‘Nonbinary’ teacher pushes chemical castration for kids; Stuckey fights back with facts
Of all the debates raging between the left and the right, whether or not children should be allowed to medically transition is arguably one of — if not the — most important one.
Allie Beth Stuckey of "Relatable" has been unwavering in her position that children should not be allowed to medically transition, and she made her case during a recent debate with Desmond Fambrini on "The Ellen Fisher Podcast."

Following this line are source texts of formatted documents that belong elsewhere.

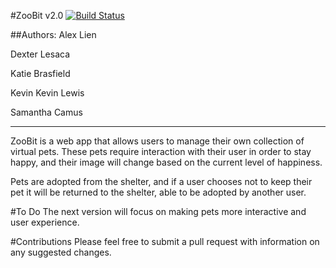 #ZooBit v2.0  [![Build Status](https://api.shippable.com/projects/538612373d9175e2016e6987/badge/master)](https://www.shippable.com/projects/538612373d9175e2016e6987/builds/1)

##Authors:
Alex Lien

Dexter Lesaca

Katie Brasfield

Kevin Kevin Lewis

Samantha Camus

* * * * * * * *

ZooBit is a web app that allows users to manage
their own collection of virtual pets. These pets require
interaction with their user in order to stay happy, and
their image will change based on the current level of happiness.

Pets are adopted from the shelter, and if a user chooses not to keep their pet
it will be returned to the shelter, able to be adopted by another user.

#To Do
The next version will focus on making pets more interactive and user experience.

#Contributions
Please feel free to submit a pull request with information on any suggested changes.
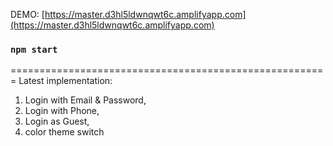 DEMO: [https://master.d3hl5ldwnqwt6c.amplifyapp.com](https://master.d3hl5ldwnqwt6c.amplifyapp.com)
### `npm start`
=======================================================
Latest implementation:
1. Login with Email & Password,
2. Login with Phone,
3. Login as Guest,
4. color theme switch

When Fambrini cites approval for puberty blockers from the American Psychiatric Association and the Trevor Project, Stuckey is ready.
“I would say, unfortunately, a lot of those institutions and the people in those institutions are captured by a particular ideology that really sacrifices the well-being of kids, so my answer to that question would be unequivocally no,” Stuckey says.
“If you’re thinking about puberty blockers, 10, 11, 12 years old, you certainly do not have the ability yet to understand the long-term consequences of what you’re putting your body through. Not only your body, but also your mind actually requires puberty to be healthy,” she adds.
Stuckey explains that these are “irreversible procedures and processes that kids cannot consent to because they do not have the mental ability to understand the long-term repercussions.”
One of those long-term repercussions is fertility, which Stuckey believes is one of the more important reasons not to medically transition children.
“Not everyone’s focus is fertility,” Fambrini fires back, before Stuckey explains that children don't know whether or not they’re going to want kids when they’re young — so to take that away from them is cruel.
“Also, for example, the decay of the uterus when you have too much testosterone in your body as a woman. All different kinds of physical maladies that come with trying to change your body into what it can never be,” Stuckey adds.
Not only are there physical maladies, but the pain of detransitioners around the world is hard to ignore.
“Not only did they detransition and realize, ‘Oh, I want to be a mom,’ they realized, ‘Oh, I really want to breastfeed. Now, I can’t do that.’ And unfortunately, the adults in their life had the same mentality that kind of you just expressed, that, ‘Well, if you can drive a car, you can decide to cut your healthy breasts off.’ And now they’re living forever with that guilt,” Stuckey explains to Fambrini.
When Fambrini notes that the stats reflect that individuals are happier after medically transitioning, Stuckey again disagrees.
“I am not basing my disapproval of and disagreement with transition on the rates of regret or not. I think it is objectively, morally, ethically wrong to mutilate your body, in particular as a child,” she explains.
“I am never going to be for the blocking of puberty or the chemical castration of a young person.”